Dí Gōng Àn 狄公案
The Cases of Judge Di Anonymous (不題撰人)
About the work
Dí Gōng Àn 狄公案 (The Cases of Judge Di) is an anonymous Qīng gōng’àn 公案 (court-case fiction) novel, attributing a series of judicial investigations to the historical Táng official Dí Rénjié 狄仁傑 (630–700). Like the earlier Péng Gōng Àn 彭公案 and Shī Gōng Àn 施公案, the novel cycles around a single virtuous magistrate-hero who solves crimes, exposes corrupt officials, and protects the innocent. The opening chapter establishes Dí Rénjié as an incorruptible official of brilliant perception, loyal to the emperor during the reign of the Wǔ Zétiān 武則天 regency; a narrative preamble summarizes his career from district magistrate through his elevation to the post of Shì zhōng 侍中 and his defense of the Táng imperial line. His four retainers — Mǎ Róng 馬榮, Qiáo Tài 喬太, Hóng Liàng 洪亮, and Táo Gān 陶幹 — accompany him on investigations throughout.
Tiyao
No tiyao found in source.
Abstract
The historical Dí Rénjié 狄仁傑 (630–700; CBDB id 3840), zì Huáiyīng 懷英, was a Táng statesman from Bīngzhōu 并州 (modern Tàiyuán, Shānxī). He served under Wǔ Zétiān 武則天 as a high official and is credited with persuading her to restore the Táng imperial succession and dismiss her favorites. His biography is in Jiù Táng shū 89 and Xīn Táng shū 115. He is already linked in this corpus to legal anecdote in KR3ed151.
The fictional amplification of Dí Rénjié as a detective-judge appears to have developed gradually through popular story-telling and eventually crystallized in the printed gōng’àn novel during the Qīng period. The extant text, housed in the Beijing Library under the accession ctp:wb4434, is undated; internal evidence (style, vocabulary, social references) is consistent with late 18th to mid-19th century composition. The novel is structured as a series of loosely connected criminal cases — abduction, murder, official corruption, supernatural appearances — rather than as a continuous narrative. In this it resembles the other major Qīng gōng’àn cycles.

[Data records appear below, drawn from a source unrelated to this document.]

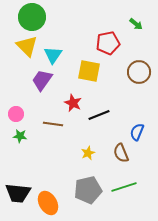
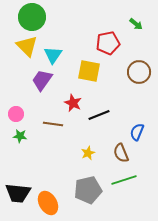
green line: moved 7 px up
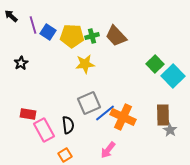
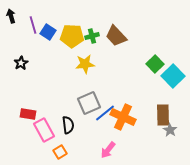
black arrow: rotated 32 degrees clockwise
orange square: moved 5 px left, 3 px up
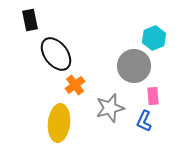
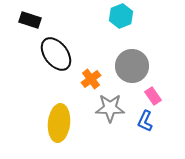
black rectangle: rotated 60 degrees counterclockwise
cyan hexagon: moved 33 px left, 22 px up
gray circle: moved 2 px left
orange cross: moved 16 px right, 6 px up
pink rectangle: rotated 30 degrees counterclockwise
gray star: rotated 16 degrees clockwise
blue L-shape: moved 1 px right
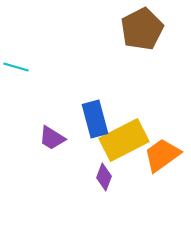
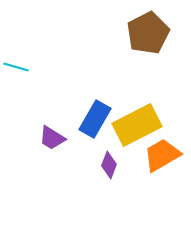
brown pentagon: moved 6 px right, 4 px down
blue rectangle: rotated 45 degrees clockwise
yellow rectangle: moved 13 px right, 15 px up
orange trapezoid: rotated 6 degrees clockwise
purple diamond: moved 5 px right, 12 px up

The text is noteworthy as the direct source for the Dutch sinologist and novelist Robert van Gulik 高羅佩 (Gāo Luópèi, 1910–1967), who translated an abridged version into English as Dee Goong An: Three Murder Cases Solved by Judge Dee (privately printed, Tokyo, 1949), and who then wrote an extended series of original English-language Judge Dee detective novels set in the Táng dynasty, drawing on both the Dí Gōng Àn and his broader Sinological research. Wilkinson notes that McMullen (1993) traces the “improbable progress of a Tang high official loyal to the Emperor Wu [Wǔ Zétiān] … to a master detective in the novels of Robert van Gulik.”
Translations and research
Van Gulik, Robert H. 1949. Dee Goong An: Three Murder Cases Solved by Judge Dee. Tokyo: privately printed. (Abridged translation of the Dí Gōng Àn.)
McMullen, David L. 1993. The real Judge Dee: Ti Jen-chieh 狄仁杰 (630–700) and the T’ang restoration of 705. Asia Major 6.1: 1–81.
Other points of interest
The Dí Gōng Àn is one of the very few Qīng vernacular novels to have achieved an afterlife in Western culture: van Gulik’s Judge Dee series — eventually comprising more than 15 novels — has been translated into over 20 languages and remains in print. Van Gulik’s Judge Dee is thus better known in the West than any Chinese original detective-novel character.